Equador em estado de emergência quase permanente

Quito, 22 de maio (Prensa Latina) O Equador permaneceu em estado de emergência durante 95% do tempo em que Daniel Noboa esteve no poder, em meio a uma crise de segurança que mantém o país entre os mais violentos do mundo atualmente.

O presidente completará um ano de seu segundo mandato presidencial em 24 de maio, após ter completado o mandato inacabado do ex-presidente Guillermo Lasso, em decorrência da aplicação da chamada “regra da morte”.

Desde que assumiu a liderança do Poder Executivo em 23 de novembro de 2023, Noboa governou sob regimes excepcionais ligados à insegurança e ao chamado conflito armado interno, que ele declarou em janeiro de 2024.

Levando em consideração que ele está no poder há aproximadamente 910 dias, os equatorianos viveram 95% do tempo do atual governante sob um regime de segurança excepcional, destacou a Rádio Pichincha.

A primeira medida de emergência de seu mandato foi emitida em 8 de janeiro de 2024, após uma escalada de violência marcada por rebeliões em prisões, explosões, ataques armados atribuídos a grupos criminosos e a tomada de um canal de televisão durante uma transmissão ao vivo.

Apesar dos estados de emergência, da militarização e dos toques de recolher, os índices de violência permanecem altos.

O Equador encerrou 2025 com a maior taxa de homicídios de sua história, registrando 50,9 assassinatos por 100.000 habitantes e um total de 9.216 crimes, segundo dados oficiais.

Nos primeiros quatro meses de 2026, foram registrados 2.778 homicídios, embora, segundo o presidente, os crimes tenham diminuído 39% em maio.

O governo defende sua estratégia, que inclui dois toques de recolher implementados até agora neste ano.

Na operação mais recente, realizada de 3 a 28 de maio em nove províncias e quatro cantões, houve mais de cinco mil prisões, incluindo 717 pessoas supostamente ligadas a organizações criminosas.

No entanto, especialistas questionam o impacto real dessas medidas.

O analista de segurança e crime organizado Renato Rivera afirmou que os resultados apresentados pelo Executivo correspondem, em grande parte, às atividades rotineiras da Polícia Nacional e não necessariamente aos efeitos diretos dos estados de emergência.

Segundo Rivera, existe um cansaço com o uso recorrente de decretos de emergência e a ausência de uma estratégia abrangente para lidar com a violência e as economias ilegais.

Entretanto, associações empresariais e comerciantes argumentam que os toques de recolher afetam especialmente restaurantes, bares, transportes e pequenos negócios que dependem de atividades noturnas, principalmente em áreas urbanas e turísticas.

Noboa reconheceu o sacrifício envolvido em medidas como a restrição da mobilidade noturna e, no início de maio, afirmou que existem grupos políticos que procuram “confundir as pessoas” sobre a situação nacional.

“A crise que eles alegam que temos é uma luta, um conflito armado interno, não uma crise”, afirmou.
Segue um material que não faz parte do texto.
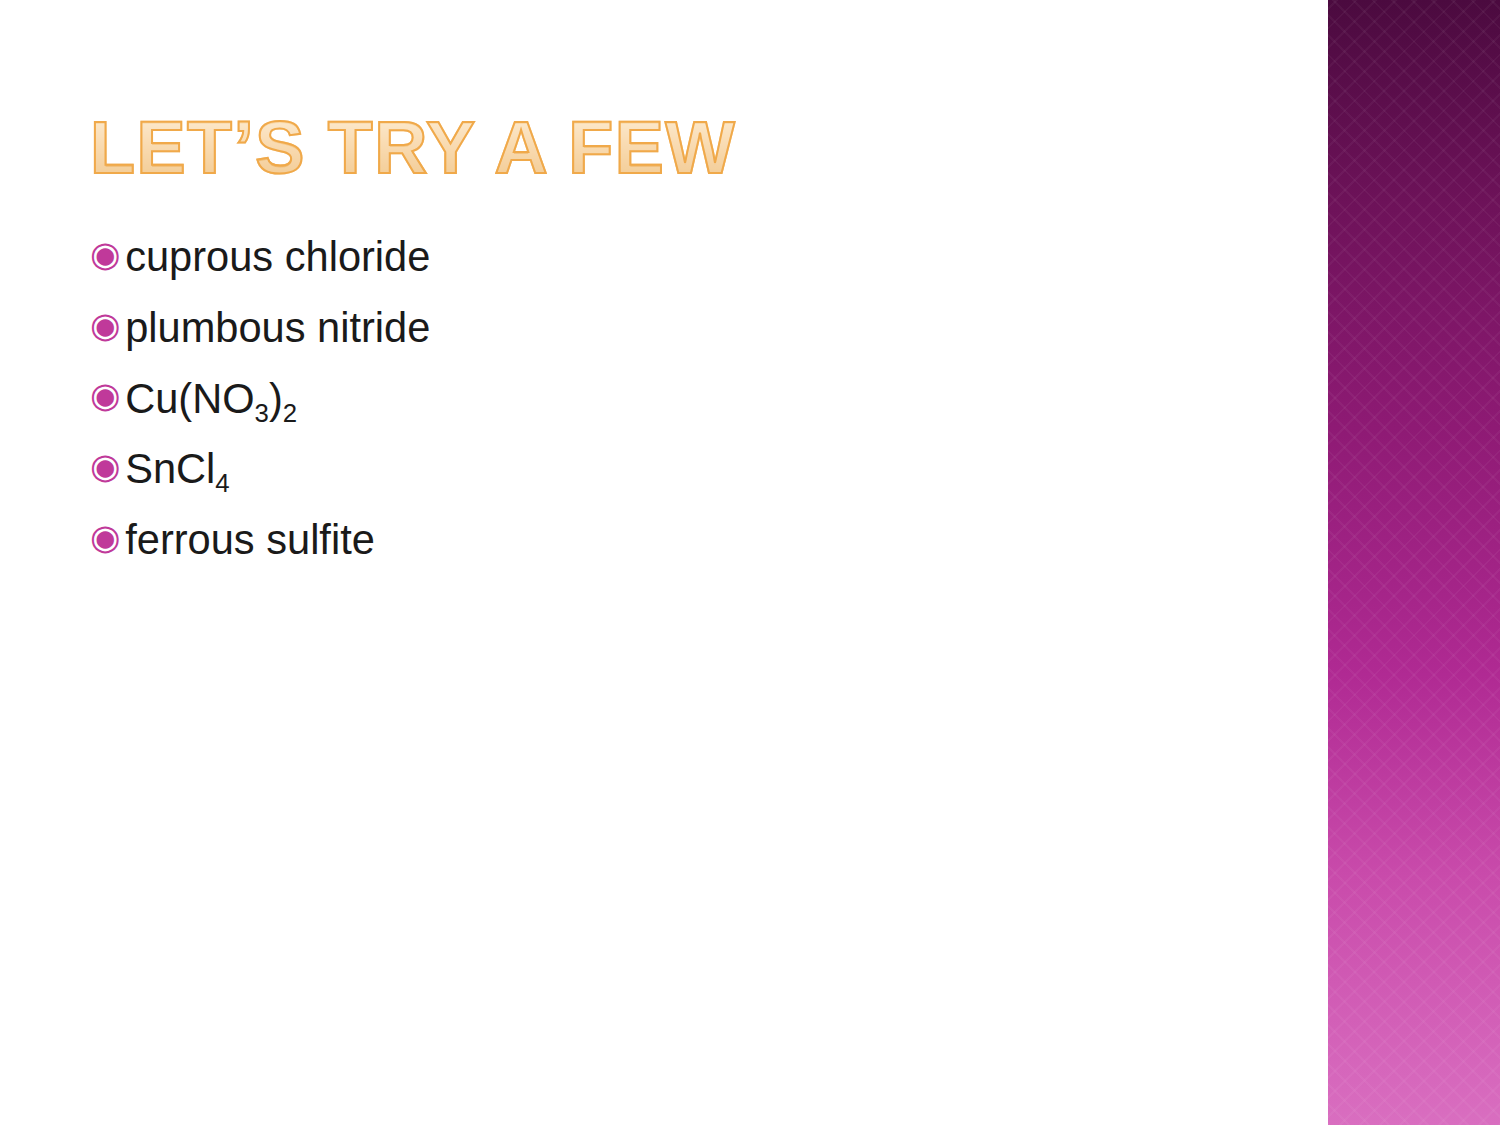Let’s try a few
cuprous chloride
plumbous nitride
Cu(NO3)2
SnCl4
ferrous sulfite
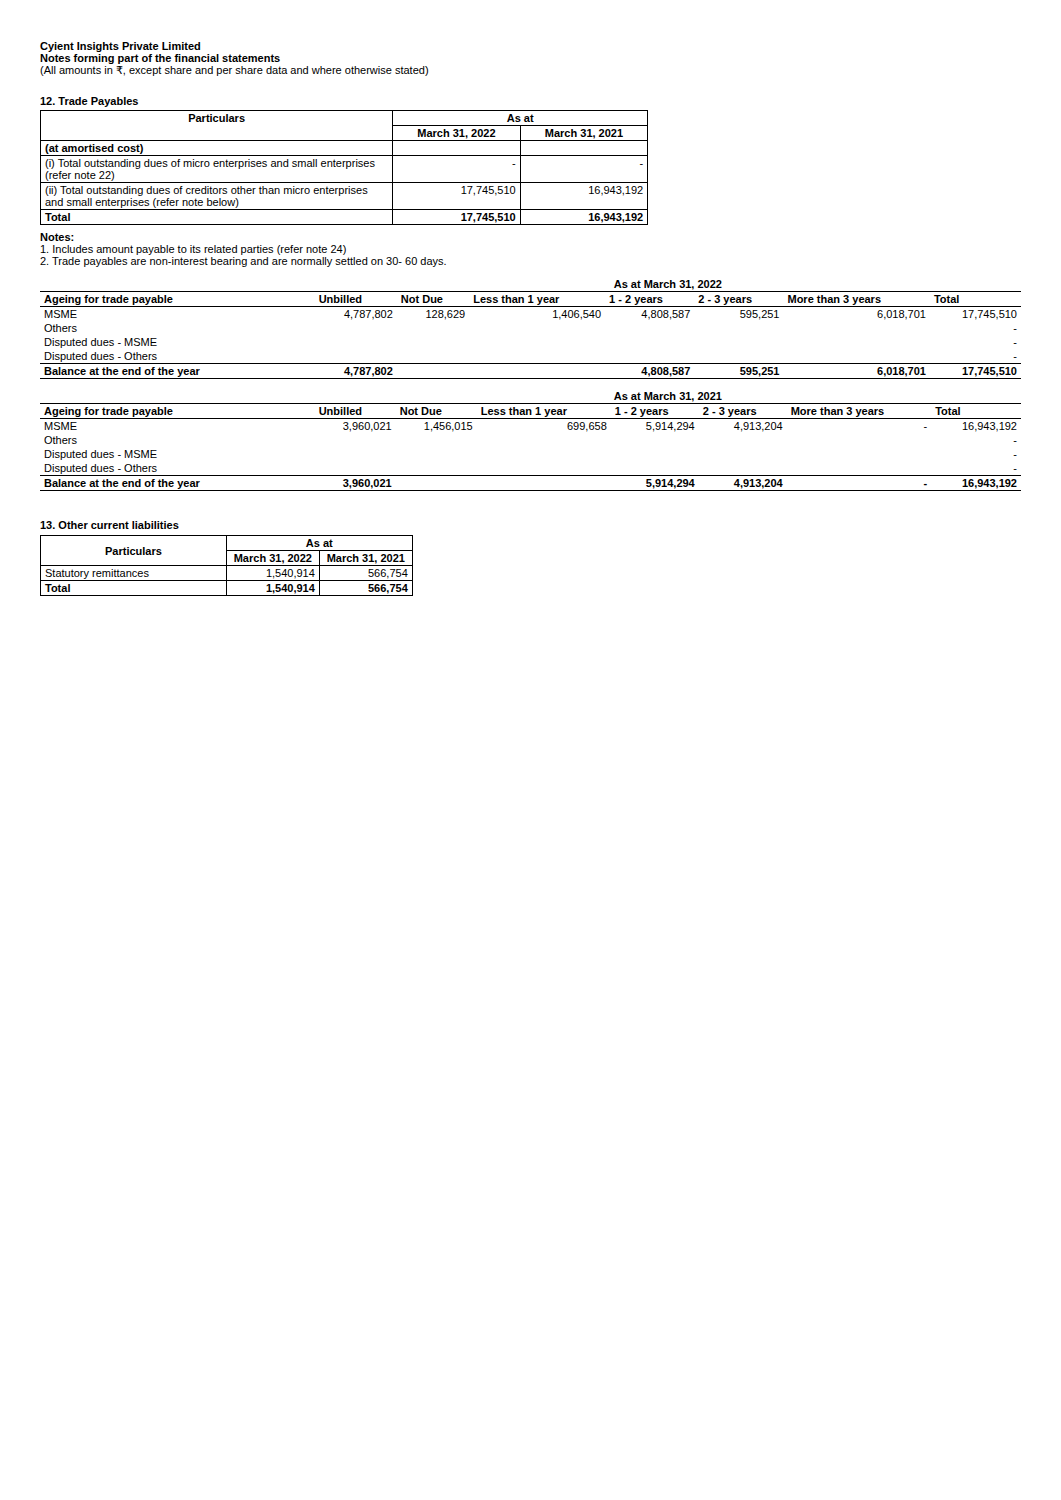Cyient Insights Private Limited
Notes forming part of the financial statements
(All amounts in ₹, except share and per share data and where otherwise stated)
12. Trade Payables
| Particulars | As at |
| --- | --- |
| March 31, 2022 | March 31, 2021 |
| (at amortised cost) | | |
| (i) Total outstanding dues of micro enterprises and small enterprises (refer note 22) | - | - |
| (ii) Total outstanding dues of creditors other than micro enterprises and small enterprises (refer note below) | 17,745,510 | 16,943,192 |
| Total | 17,745,510 | 16,943,192 |
Notes:
1. Includes amount payable to its related parties (refer note 24)
2. Trade payables are non-interest bearing and are normally settled on 30- 60 days.
| | As at March 31, 2022 |
| --- | --- |
| Ageing for trade payable | Unbilled | Not Due | Less than 1 year | 1 - 2 years | 2 - 3 years | More than 3 years | Total |
| MSME | 4,787,802 | 128,629 | 1,406,540 | 4,808,587 | 595,251 | 6,018,701 | 17,745,510 |
| Others | | | | | | | - |
| Disputed dues - MSME | | | | | | | - |
| Disputed dues - Others | | | | | | | - |
| Balance at the end of the year | 4,787,802 | | | 4,808,587 | 595,251 | 6,018,701 | 17,745,510 |
| | As at March 31, 2021 |
| --- | --- |
| Ageing for trade payable | Unbilled | Not Due | Less than 1 year | 1 - 2 years | 2 - 3 years | More than 3 years | Total |
| MSME | 3,960,021 | 1,456,015 | 699,658 | 5,914,294 | 4,913,204 | - | 16,943,192 |
| Others | | | | | | | - |
| Disputed dues - MSME | | | | | | | - |
| Disputed dues - Others | | | | | | | - |
| Balance at the end of the year | 3,960,021 | | | 5,914,294 | 4,913,204 | - | 16,943,192 |
13. Other current liabilities
| Particulars | As at |
| --- | --- |
| March 31, 2022 | March 31, 2021 |
| Statutory remittances | 1,540,914 | 566,754 |
| Total | 1,540,914 | 566,754 |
Enquanto o presidente insiste em declarar um conflito armado interno para justificar a guerra contra o crime e a militarização, tanto o Tribunal Constitucional quanto especialistas das Nações Unidas indicaram que tal situação não existe.

Entretanto, o Comitê das Nações Unidas contra os Desaparecimentos Forçados expressou “profunda preocupação” com a situação de segurança no Equador, marcada pela militarização, estados de emergência e alegadas violações dos direitos humanos.

A organização alertou para práticas como prisões arbitrárias, detenção em regime de incomunicabilidade e atrasos no acesso a assistência jurídica, bem como obstáculos à apresentação de queixas, incluindo agentes que se recusam a aceitá-las ou sugerem esperar dias antes de iniciar as buscas.

O organismo internacional emitiu uma série de recomendações ao Estado equatoriano, incluindo a retirada progressiva das Forças Armadas das tarefas de segurança interna, e solicitou um relatório atualizado sobre o cumprimento das sugestões até março de 2029.